This project will open up a new, non-invasive means for assessing cancer. Presently, cancer diagnosis and treatment monitoring using a magnetic resonance imaging (MRI) scanner require the injection of a potentially harmful contrast agent, whereas contrast-free alternatives are too inefficient and imprecise for clinical use. The proposed approach will combine highly efficient imaging strategies with artificial intelligence (AI), to permit fast, contrast-free and robust cancer diagnostics.
During the first two years of the project, we have contributed to the development of new methods that use AI to estimate parameters relevant to cancer diagnosis from MRI images, for both the pancreas and the brain, which are faster and more accurate than conventional approaches. Furthermore, we have made progress towards the development of novel, accelerated MRI imaging strategies, which have the potential to be more robust to common sources of imaging artifacts, or to provide complementary information about the tissue properties.
A branch of AI called “deep learning” involves training a computer algorithm, by analogy referred to as a “neural network”, to detect patterns in data. This training typically requires masses of training data where the information of interest is provided as a known ground truth. Using AI, we have developed a means for generating synthetic MRI data for training neural networks to produce higher quality MRI images from accelerated MRI imaging protocols.
The standard approach to investigating cancer using magnetic resonance imaging (MRI) involves the injection of a potentially harmful contrast agent. Such contrast is contraindicative for patients who are pregnant, breast-feeding, or have kidney problems, and recent studies have also found evidence of long-term contrast deposition in the brain.

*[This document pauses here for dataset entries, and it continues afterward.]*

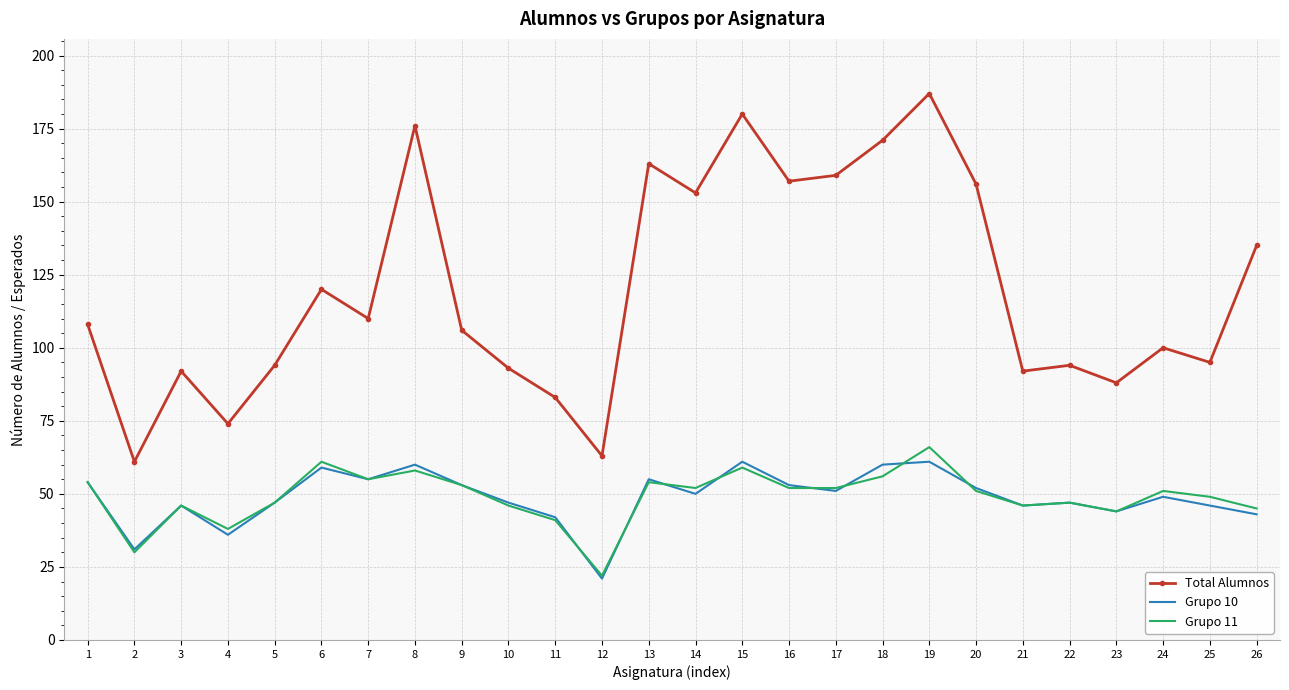

Between 2 and 13, which series saw the biggest shift?

Total Alumnos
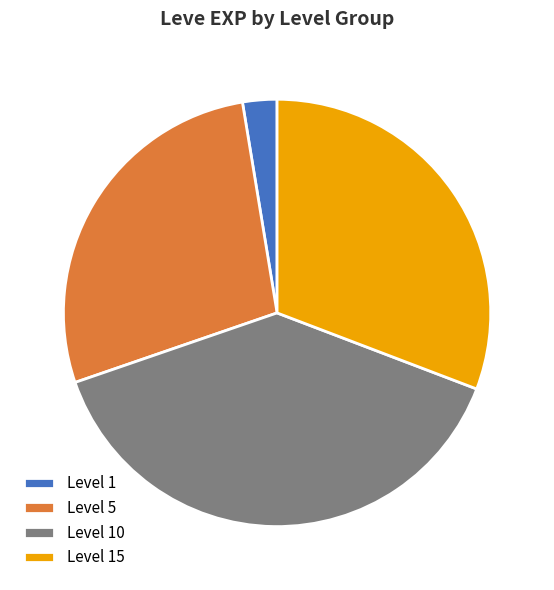

Count the number of slices in the pie.

4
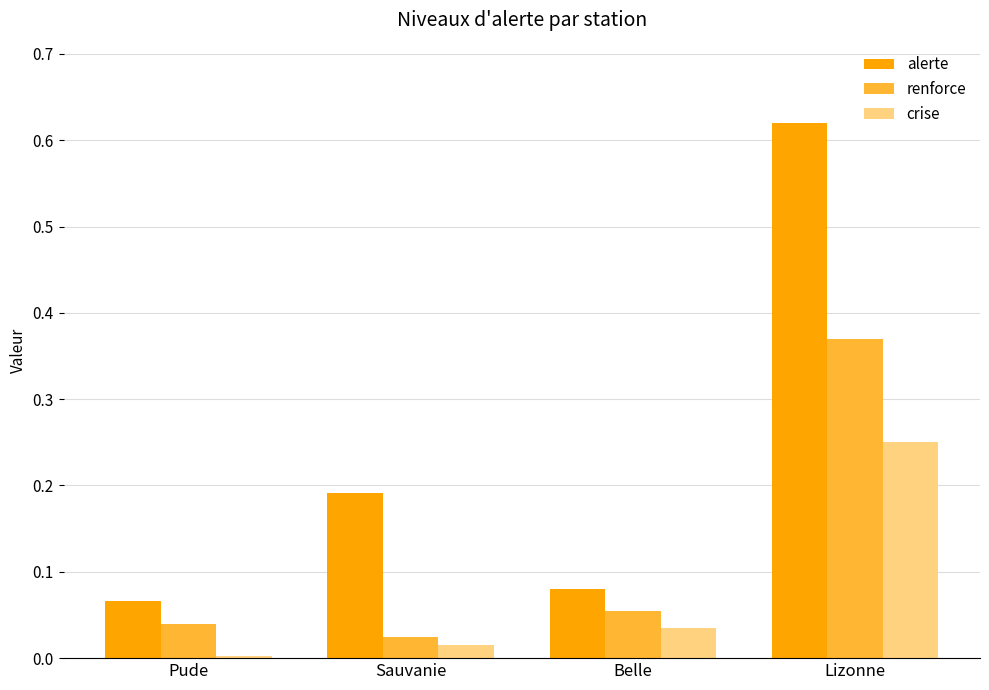

Does the chart contain stacked bars?

No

Intravoxel incoherent motion (IVIM) MRI is the most promising approach to safe, non-contrast perfusion imaging for cancer diagnosis and treatment monitoring. However, IVIM suffers from high sensitivity to measurement noise and imaging artefacts, and has very long acquisition times, such that currently it is not clinically feasible.
We propose a radical new approach to sampling IVIM data that will drastically reduce acquisition time and ameliorate several artefacts. We will use deep learning to enable efficient data acquisition, robust image reconstruction, and accurate IVIM parameter estimation. Deep learning has never before been applied to MRI in this manner, and it is especially well-suited to IVIM imaging. Successful outcomes promise to herald a new age in MRI pulse sequence development, and to transform current clinical strategies in oncology.